Os evangelhos retratam com frequência Jesus movido pelo seu imenso amor à multidão, acolhendo todas as pessoas, pregando o Reino de Deus com paciência e curando os doentes que eram apresentados a Ele. No milagre da multiplicação, Jesus também se preocupa com a sua indigência material. Como explica o Papa Francisco, “a sua compaixão não é um sentimento indefinido; ao contrário, mostra toda a força da sua vontade de estar próximo de nós e de nos salvar. Jesus ama-nos em grande medida e quer permanecer perto de nós. Ao cair da noite, Jesus preocupa-se em dar de comer a todas aquelas pessoas, cansadas e famintas, e cuida de quantos o seguem”[1].

O milagre da multiplicação, que todos os evangelistas quiseram consignar, foi um prelúdio do esbanjamento de amor de Jesus na Eucaristia. Com efeito a cena está repleta de significado eucarístico. Por um lado, Jesus alimentou a multidão num lugar deserto. Com este ato de bondade recordava e atualizava o amor providente de Deus narrado no Êxodo, quando alimentou Israel com o misterioso maná que descia do céu diariamente (cfr. Ex 16, 1 ss) como prelúdio do verdadeiro pão do céu, da Eucaristia (cfr. Jo 6, 30 ss).

Por outro lado, os gestos de Jesus sobre os pães – “elevou os olhos para o céu, abençoou-os, partiu-os e os deu aos discípulos” (v. 16) – recordavam os gestos que fazia o pai de família nas casas de Israel e prefiguravam os gestos da instituição de Eucaristia na última ceia (cfr. 1 Cor 11, 23-26; Mc 14, 12-26; Mt 26, 17-20 e Lc 22, 7-39). Eram os mesmos gestos da fração do pão que faria o ressuscitado na mesa, com os discípulos de Emaús (cfr. Lc 24,30). Os mesmos gestos, em suma, que os sacerdotes repetem em cada Missa. O amor que Jesus mostrou naquela tarde da multiplicação, se estenderia assim no espaço e no tempo. Neste sentido, Santa Teresinha do Menino Jesus explicava de modo surpreendente, que “não é para ficar no cibório de ouro que Ele desce do céu todos os dias, mas para encontrar um outro céu, infinitamente mais querido que o primeiro, o céu da nossa alma, feito à sua imagem, o templo vivo da adorável Trindade”[2].
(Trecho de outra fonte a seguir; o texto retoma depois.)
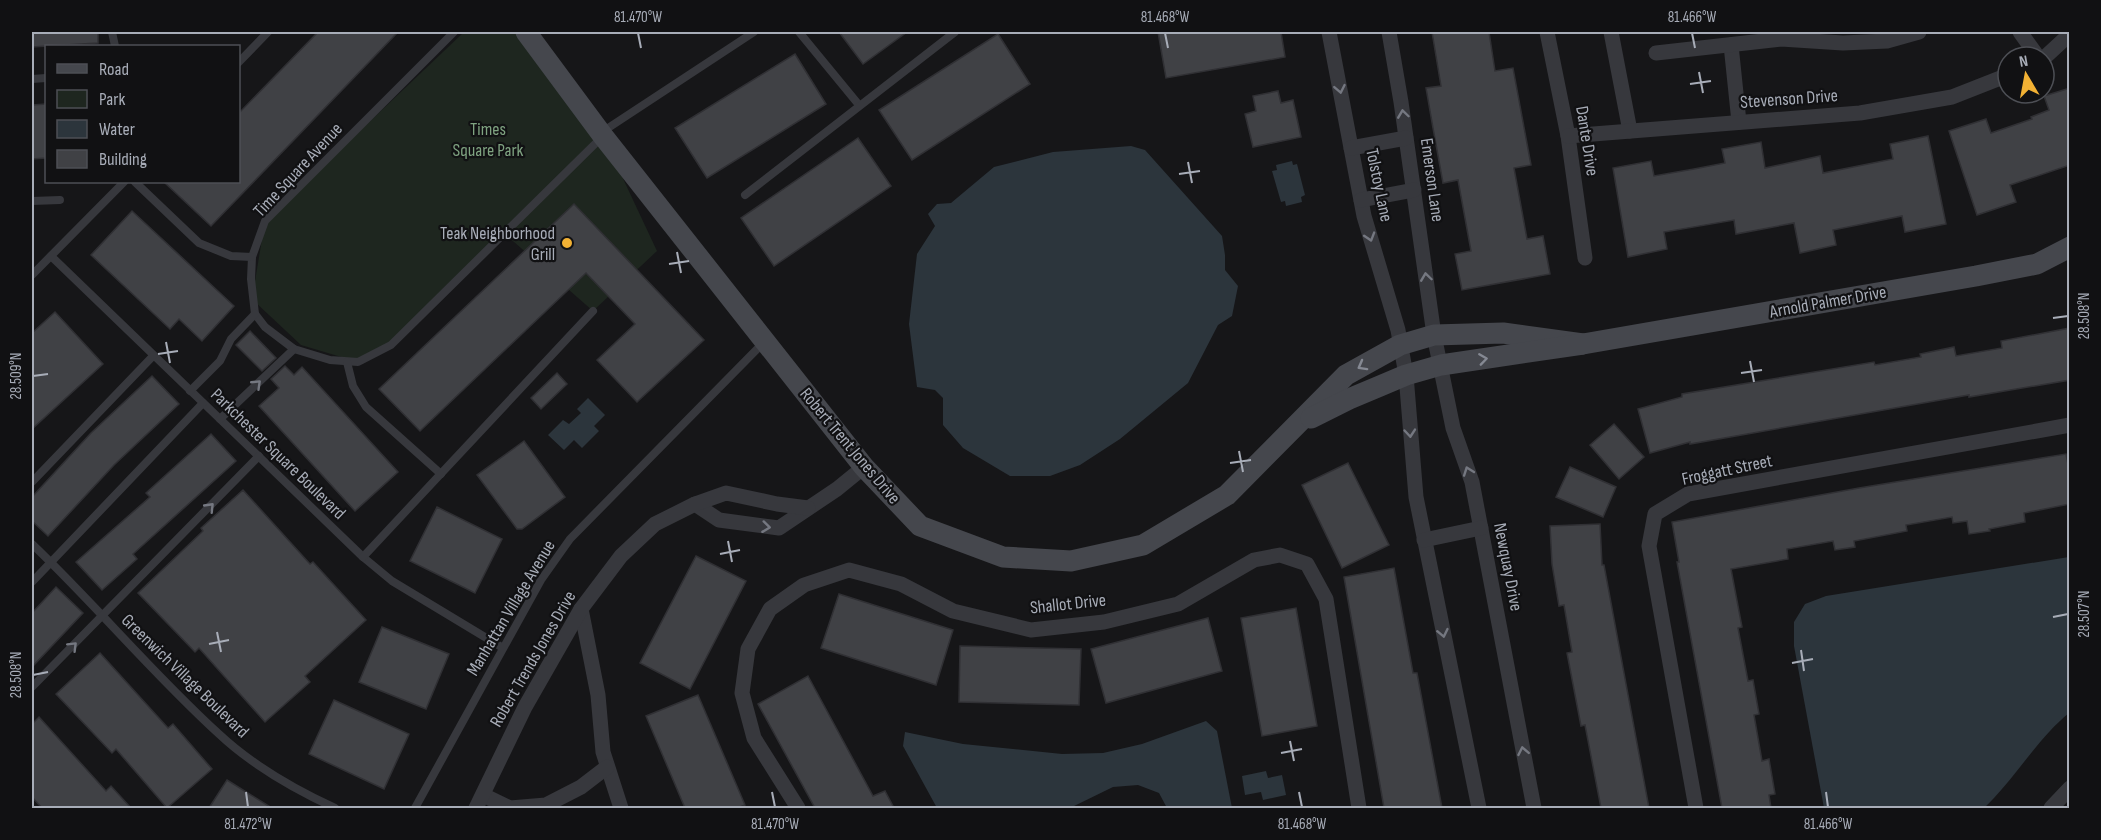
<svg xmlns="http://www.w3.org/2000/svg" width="2101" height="840" viewBox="0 0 2101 840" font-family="'Sofia Sans Condensed',sans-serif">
<rect width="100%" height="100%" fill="#161618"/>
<polygon fill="#1e261f" points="464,32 526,32 603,136 657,251 593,311 505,234 391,345 358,362 301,345 252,299 265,221"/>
<g fill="#2c353c">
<polygon points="1131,146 1145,150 1222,236 1225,255 1225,270 1238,286 1232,316 1218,325 1188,383 1120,439 1080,465 1050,476 1010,476 963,448 943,425 943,398 935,390 917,387 909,324 917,254 935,226 928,214 937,204 951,203 994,167 1053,152"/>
<polygon points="1292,161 1293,165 1297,164 1305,195 1301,197 1302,202 1286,206 1285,201 1281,202 1272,171 1277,170 1276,165"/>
<polygon points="588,398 605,415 594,426 599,431 582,448 574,440 564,450 548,435 563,420 569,424 581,413 577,409"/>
<path d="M 2069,557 L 2069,713 C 2036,740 2015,779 1984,808 L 1824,808 L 1794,646 L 1794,622 L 1805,604 L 1826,596 Z"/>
<polygon points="1206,721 1217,731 1232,808 1167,808 1159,793 1138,785 1113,787 1070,808 937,808 903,746 905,732 963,744 1062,754 1103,753 1142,744"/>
<polygon points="1266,771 1268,778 1282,775 1286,795 1263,800 1261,792 1245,795 1242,776"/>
</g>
<g fill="#404145" stroke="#303034" stroke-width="1.5">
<polygon points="32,32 98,32 98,43 32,47"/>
<polygon points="318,32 398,32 211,226 164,182 238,182 238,114"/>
<polygon points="839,32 907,32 863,64"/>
<polygon points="1158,32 1281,32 1285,57 1166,78"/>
<polygon points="1432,32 1489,32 1495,71 1513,68 1531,165 1514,168 1527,239 1543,236 1550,274 1462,290 1455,254 1471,251 1458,180 1443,183 1433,128 1426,88 1441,86"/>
<polygon points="998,34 1030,84 912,160 879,110"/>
<polygon points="795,54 826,104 707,178 675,128"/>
<polygon points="2070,88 2070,165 2010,185 2016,202 1977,215 1949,131 1986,119 1991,133 2032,119 2031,117 2049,110 2044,96"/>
<polygon points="1278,91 1281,103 1293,100 1301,137 1253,147 1245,114 1256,111 1253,96"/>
<polygon points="46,104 46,158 32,159 32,105"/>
<polygon points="1928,136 1946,224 1905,232 1902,216 1833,230 1836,245 1800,253 1794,223 1736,234 1734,220 1664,232 1667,249 1628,257 1613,168 1651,161 1654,176 1694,169 1725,163 1722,149 1761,142 1765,168 1820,156 1823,173 1893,159 1890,144"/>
<polygon points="858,138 891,186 774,266 741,218"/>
<polygon points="574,204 704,340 637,402 597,360 635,324 586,273 420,431 379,389"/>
<polygon points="132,211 234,306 202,341 179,319 170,329 91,255"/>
<polygon points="55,312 103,364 32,429 32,333"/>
<polygon points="2070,328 2070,380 1969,397 1969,395 1929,402 1690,444 1690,442 1650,453 1638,409 1682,397 1682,394 1874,362 1875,365 1921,357 1920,354 1954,347 1956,356 2002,348 2001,341"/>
<polygon points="250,331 276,358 262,371 236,345"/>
<polygon points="285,366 294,375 302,367 398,472 355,511 259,406 279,388 271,379"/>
<polygon points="557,373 567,384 541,409 531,398"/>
<polygon points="152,376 179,404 114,465 48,536 32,521 32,497 91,433"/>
<polygon points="1614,424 1644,457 1619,479 1590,445"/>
<polygon points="211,434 236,461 133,554 137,559 102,590 76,562 150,497 146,493"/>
<polygon points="524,441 565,497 522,529 517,529 477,475"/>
<polygon points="2066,454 2070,474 2070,504 2024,513 2025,522 1989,529 1990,531 1969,534 1967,521 1953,523 1952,517 1906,525 1907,531 1854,541 1855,547 1835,550 1833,541 1787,549 1788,559 1731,569 1742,627 1738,628 1748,681 1753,680 1759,714 1754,715 1762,761 1769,759 1775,794 1769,795 1771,808 1722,808 1677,562 1679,562 1672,522 1859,488"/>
<polygon points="1348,463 1389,545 1342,568 1302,485"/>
<polygon points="1570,467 1616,487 1603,517 1556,497"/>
<polygon points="243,490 310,564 313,562 366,620 305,676 310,682 265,722 199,648 195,652 138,593 203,531 201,528"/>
<polygon points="437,507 502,539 475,593 410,561"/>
<polygon points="1600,524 1602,565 1604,565 1649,808 1601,808 1585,725 1581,726 1567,653 1572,652 1564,605 1559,606 1552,564 1550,526"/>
<polygon points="696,556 746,581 690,689 640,663"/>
<polygon points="1394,568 1413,673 1417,673 1442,808 1384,808 1344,577"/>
<polygon points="56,587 83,613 32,667 32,613"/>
<polygon points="839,594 953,630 936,685 821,648"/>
<polygon points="1296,608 1317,726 1262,736 1241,618"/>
<polygon points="1208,618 1222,671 1106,703 1091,649"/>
<polygon points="382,627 449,654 426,709 359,682"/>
<polygon points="960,646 1081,649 1079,705 959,702"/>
<polygon points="100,653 168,728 173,724 212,769 167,808 116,749 112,753 56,694"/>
<polygon points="808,676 873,796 885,791 894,808 815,808 758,704"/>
<polygon points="698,695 745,805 737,808 685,808 646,716"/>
<polygon points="334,700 409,734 384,789 309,754"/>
<polygon points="39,717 106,791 111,786 131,808 42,808 32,797 32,724"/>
<polygon points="227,780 272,808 209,808"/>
</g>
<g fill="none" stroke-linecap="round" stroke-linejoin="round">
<g stroke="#37383d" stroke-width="8">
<polyline points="112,32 115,46"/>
<polyline points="454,32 265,221 252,257 251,279 255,314 265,327 294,349 330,360 358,362 391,345 602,137"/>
<polyline points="799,32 859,105"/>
<polyline points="238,63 268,32"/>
<polyline points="32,79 46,78"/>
<polyline points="602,132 754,32"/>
<polyline points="135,182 199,243 231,256 252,257"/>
<polyline points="745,195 955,32"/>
<polyline points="32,201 60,200"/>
<polyline points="51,256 363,557 392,581 503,648"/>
<polyline points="32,275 124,182"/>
<polyline points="347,362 353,386 366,407 441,474"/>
<polyline points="190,391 220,361 231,339 255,314"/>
<polyline points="220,419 294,349"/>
<polyline points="32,482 153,356"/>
<path d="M 32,544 C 96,605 153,674 219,734 C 252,765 294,789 335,808"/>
<polyline points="363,557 593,311"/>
<polyline points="32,582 203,403"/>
<polyline points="32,687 259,456"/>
<polyline points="415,808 541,580 570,539 763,343"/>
</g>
<g stroke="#37383d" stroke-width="15">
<polyline points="1329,32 1364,216 1398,330 1406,375 1416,497 1479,808"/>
<polyline points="1389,32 1401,102 1434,335 1453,428 1472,482 1534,808"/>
<polyline points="1547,32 1568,136 1585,258"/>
<polyline points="1611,32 1630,131"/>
<polyline points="2020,32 2038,57"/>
<polyline points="1731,45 1739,122"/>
<polyline points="1656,53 1781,39 1843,43 1887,41 1919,32"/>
<polyline points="2044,58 2070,34"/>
<polyline points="1568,136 1860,113 1952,97 2008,75"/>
<polyline points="1351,148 1406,138"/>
<polyline points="1361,200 1414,190"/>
<polyline points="695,504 719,520 779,528 837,489 864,467"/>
<polyline points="1424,540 1481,528"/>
<polyline points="581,609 598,695 603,752 621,808"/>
<polyline points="483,795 510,808 546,805 581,787 607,767"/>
<polyline points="476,808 525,707 581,609 621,556 655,524 695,504 726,493 777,504 808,508"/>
<polyline points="798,808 754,738 742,693 748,649 770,609 804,585 849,570 901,584 953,611 1031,630 1104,622 1178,604 1254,560 1280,555 1307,564 1326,599 1359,808"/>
<polyline points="1696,808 1649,546 1655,514 1688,494 2070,425"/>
<polyline points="2051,808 2070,788"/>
</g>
<g stroke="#45474d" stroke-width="21">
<polyline points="526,32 603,136 864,467 920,526 1003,557 1071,561 1143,545 1227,495 1346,375 1400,345 1434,335 1503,333 1583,344"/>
<polyline points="1311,418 1349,399 1380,386 1406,375 1441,365 1583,344 1976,276 2037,264 2070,247"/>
</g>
</g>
<defs><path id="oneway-chevron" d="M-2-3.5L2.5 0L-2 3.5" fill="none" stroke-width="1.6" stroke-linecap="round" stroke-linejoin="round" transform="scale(1.5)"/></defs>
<g stroke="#757881">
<use href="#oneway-chevron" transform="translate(1340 89) rotate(79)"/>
<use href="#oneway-chevron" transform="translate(1403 114) rotate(-98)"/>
<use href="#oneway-chevron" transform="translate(1370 237) rotate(73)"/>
<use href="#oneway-chevron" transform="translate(1426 277) rotate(-98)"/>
<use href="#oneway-chevron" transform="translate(257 384) rotate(-44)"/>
<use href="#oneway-chevron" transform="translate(1410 433) rotate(85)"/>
<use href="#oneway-chevron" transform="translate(1468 471) rotate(-110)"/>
<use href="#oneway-chevron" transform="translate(210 507) rotate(-46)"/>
<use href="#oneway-chevron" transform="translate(766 527) rotate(7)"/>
<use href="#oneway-chevron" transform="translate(1443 633) rotate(78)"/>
<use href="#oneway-chevron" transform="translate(73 646) rotate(-45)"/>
<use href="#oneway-chevron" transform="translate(1523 751) rotate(-101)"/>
</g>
<g stroke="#858993">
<use href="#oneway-chevron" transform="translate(1483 359) rotate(-8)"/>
<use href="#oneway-chevron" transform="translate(1362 366) rotate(151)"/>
</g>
<path fill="none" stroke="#a8adb8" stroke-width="2" d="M 638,33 L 641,48M 1165,33 L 1168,48M 1692,33 L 1695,48M 1699,72 L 1703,93M 1690,84 L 1711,81M 1188,162 L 1192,183M 1179,174 L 1200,171M 677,252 L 681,273M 669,264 L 689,261M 2053,318 L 2068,316M 166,342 L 170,363M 158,354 L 178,351M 1750,361 L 1754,382M 1741,373 L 1762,370M 33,376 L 48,374M 1239,451 L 1243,472M 1230,463 L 1251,460M 728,541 L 732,562M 720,554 L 740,550M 2053,617 L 2068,614M 217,632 L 221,652M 209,644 L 229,640M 1801,650 L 1804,671M 1792,663 L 1813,659M 33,675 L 48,672M 1290,741 L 1294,761M 1281,753 L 1302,749M 246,792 L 248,807M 772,792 L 775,807M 1299,792 L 1302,807M 1826,792 L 1828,807"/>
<circle fill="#f2b134" stroke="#111113" stroke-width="2" cx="567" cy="243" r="6"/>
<g text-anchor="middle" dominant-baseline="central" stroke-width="4.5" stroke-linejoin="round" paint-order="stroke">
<g font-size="18" fill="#a8adb8" stroke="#111113">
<text transform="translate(1789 99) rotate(-4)">Stevenson Drive</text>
<text transform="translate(1587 141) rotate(81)">Dante Drive</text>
<text transform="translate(298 170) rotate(-47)">Time Square Avenue</text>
<text transform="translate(1432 180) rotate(82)">Emerson Lane</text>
<text transform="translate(1379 185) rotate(78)">Tolstoy Lane</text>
<text transform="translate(1828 302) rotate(-10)">Arnold Palmer Drive</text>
<text transform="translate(850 446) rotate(50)">Robert Trent Jones Drive</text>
<text transform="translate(278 454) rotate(44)">Parkchester Square Boulevard</text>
<text transform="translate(1727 470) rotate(-12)">Froggatt Street</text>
<text transform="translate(1508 567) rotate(79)">Newquay Drive</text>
<text transform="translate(1068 604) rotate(-6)">Shallot Drive</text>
<text transform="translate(511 608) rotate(-59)">Manhattan Village Avenue</text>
<text transform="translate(533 659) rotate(-60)">Robert Trends Jones Drive</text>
<text transform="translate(185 676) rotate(44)">Greenwich Village Boulevard</text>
</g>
<g font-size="18" fill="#7fa381" stroke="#111113">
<text x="488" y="129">Times<tspan x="488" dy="21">Square Park</tspan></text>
</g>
<g font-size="18" fill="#a8adb8" stroke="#111113" text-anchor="end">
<text x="555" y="233">Teak Neighborhood<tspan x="555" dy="21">Grill</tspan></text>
</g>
</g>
<rect width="2101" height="840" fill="none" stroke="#111113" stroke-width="66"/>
<rect x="45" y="45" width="195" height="138" fill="#111113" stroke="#4d4f55" stroke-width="1.5"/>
<rect x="57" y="64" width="30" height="9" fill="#45474d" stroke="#4d4f55" stroke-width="1.5"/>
<text x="99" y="75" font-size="18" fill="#a8adb8">Road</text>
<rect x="57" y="90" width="30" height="18" fill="#1e261f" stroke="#4d4f55" stroke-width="1.5"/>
<text x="99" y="105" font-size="18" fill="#a8adb8">Park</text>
<rect x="57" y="120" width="30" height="18" fill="#2c353c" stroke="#4d4f55" stroke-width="1.5"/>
<text x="99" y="135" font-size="18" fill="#a8adb8">Water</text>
<rect x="57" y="150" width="30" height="18" fill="#404145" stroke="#4d4f55" stroke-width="1.5"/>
<text x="99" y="165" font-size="18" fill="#a8adb8">Building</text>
<g transform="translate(2026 75) rotate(350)"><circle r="28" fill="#111113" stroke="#4d4f55" stroke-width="1.5"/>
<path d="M0-4.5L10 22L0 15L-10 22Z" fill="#f2b134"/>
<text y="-9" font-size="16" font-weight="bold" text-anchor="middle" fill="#a8adb8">N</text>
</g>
<rect x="33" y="33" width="2035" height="774" fill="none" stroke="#a8adb8" stroke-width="2"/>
<g font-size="15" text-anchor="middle" fill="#a8adb8">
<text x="638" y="22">81.470°W</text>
<text x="1165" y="22">81.468°W</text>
<text x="1692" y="22">81.466°W</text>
<text transform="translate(2084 316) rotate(-90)" y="5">28.508°N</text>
<text transform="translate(16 376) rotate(-90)" y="5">28.509°N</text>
<text transform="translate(2084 614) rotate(-90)" y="5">28.507°N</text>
<text transform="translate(16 675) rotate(-90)" y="5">28.508°N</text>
<text x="248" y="829">81.472°W</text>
<text x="775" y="829">81.470°W</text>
<text x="1302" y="829">81.468°W</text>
<text x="1828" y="829">81.466°W</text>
</g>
</svg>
Com o milagre da multiplicação, cerca de cinco mil pessoas ficaram saciadas e inclusive sobrou muito: “doze cestos de pedaços”. Este fato, certamente previsto por Jesus, além de refletir o cuidado do Mestre com as coisas pequenas, simbolizava também a grande abundância dos tempos messiânicos que os profetas anunciaram (cfr. Is 25,6; Sal 78,19-20) e antecipava o amor superabundante de Jesus pelos homens, realizado no sacrifício da cruz e perpetuado na Eucaristia.

Por fim, Jesus quis que os seus discípulos participassem do seu amor às multidões manifestado em serviço. Por isso, quando eles pretendem despedir aquelas pessoas, Jesus diz-lhes: “dai-lhes vós de comer”. Porque, como diz o Papa Francisco, “o Senhor faz-nos percorrer o seu caminho, que é de serviço, de partilha e de dom, e aquele pouco que temos, o pouco que somos, se for compartilhado, torna-se riqueza porque o poder de Deus, que é de amor, desce até à nossa pobreza para a transformar. Então perguntemos esta tarde, adorando Cristo realmente presente na Eucaristia: deixo-me transformar por Ele? Permito que o Senhor, que se doa a mim, me oriente para sair cada vez mais do meu espaço limitado, para sair e não ter medo de doar, de compartilhar, de amá-lo, de amar o próximo?”[3].


[1] Papa Francisco, Audiência, 17 de agosto de 2016.

[2] Santa Teresinha do Menino Jesus, História de uma alma, Manuscrito A, Cap. V.

[3] Papa Francisco, Homilia, 30 de maio de 2013.